診療ノート

全ての患者さんにお話したい「歯のはなし」

 

全ての歯牙も臓器と同じように、
人生と共にあるべきです。

大塚歯科クリニック 院長 大塚 武仁

大塚歯科クリニックにご来院される患者さん、遠方にお住まいで通院が叶わない患者さん。すべての患者さんにお話ししたいことがあります。

不思議なことに皆さんをはじめ、私達は食べ物には気を使うのに、食べるための(機能)組織であり、身体の入口であり、生きることの源でもある口腔(お口や歯)に対して、とても無頓着に思います。

食事をすると食べ物と一緒に、お口の中の細菌(虫歯菌・歯周病菌)も消化器官に入ります。それらが原因の可能性とされる病気(全身疾患)の発見は、研究が進む度に年々増えています。

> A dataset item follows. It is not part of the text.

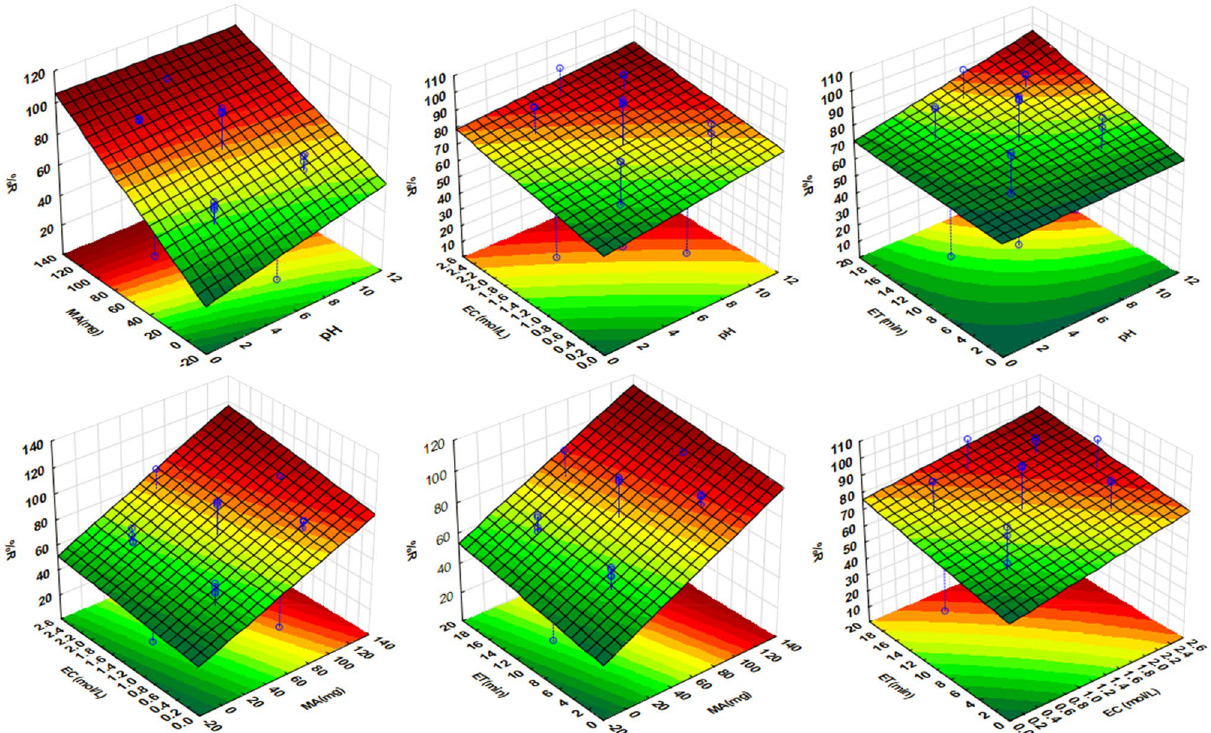
Figure 7. Three-dimension response surface plots for optimization of the independent variables.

歯周病は大腸がん、糖尿病、心筋梗塞、脳梗塞、認知症に至るまで幅広い疾患に関与していることが分かってきました。お口の健康だけでなく全身の健康と、何よりも健康寿命維持のためには、最低でも1日1回の丁寧なセルフケア(歯磨き)と、3ヶ月に一度、歯科衛生士による定期的なプロによる歯のクリーニングがとても大切です。

 

全ての歯牙も臓器と同じように
人生と共にあるべきです。

少し難しい表現なので「?」を感じた患者さんもおいでになるでしょう。これは近代アメリカ歯学界において、歯周疫学の発展において大きな礎となられた歯科医師ハロルド・ワース 先生の「THE MOUTH」という詩の一部分で、大塚歯科クリニックの歯科治療において、私が最も大切にしている考え方です。
医師として技術だけでなく医療人としての道しるべを、多くの歯科医師に遺した臨床哲学のエバンジェリスト、ハロルド・ワース 先生の哲学が、この詩に凝縮されています。誠に僭越ながら私、大塚が抄訳したものをご紹介します。


口とは

  • • 口もとは人間にとってすばらしいものと言える。それは人間の情緒性を表現する時においても、日々の生活にとっても、また人の美しさにとっても欠かすことのできない要素だから…。
    • ロ… それは、今まさに私が生きていることを表わしている。
    • もし動物が歯を失った時、その動物の死を意味するからだ。
    • 歯を失ったとき彼らは生き続けることが不可能であり、その生は終わりを告げ、やがて彼らは死んでいく。
    • 人間にとって、口は会話を楽しみ、愛を語り、しあわせ、よろこび、怒り、悲しみ、美しさを表現する。

THE MOUTH

The mouth in its entirety is an important and even wondrous part of our anatomy, our emotion, our life; it is the site of our very being. When an animal loses its teeth, it cannot survive unless it is domesticated; its very existence is terminated; it dies. In the human the mouth is the means of speaking, of expressing love, happiness and joy, anger, ill temper, or sorrow. It is the primary sex contact; hence it is of initial import to our regeneration and survival by food and propagation. It deserves the greatest care it can receive at any sacrifice.
F. Harold Wirth, DDS

 

Dr. ハロルド・ワース
* Dr. ハロルド・ワース先生は、米国の歯科医師であり教育者です。LSU 歯学部 教授をながきに渡り務め、L.D.パンキー財団 理事長を歴任、近代歯科医学哲学(歯科臨床心理学)の礎をつくられた歯科医師のひとりです。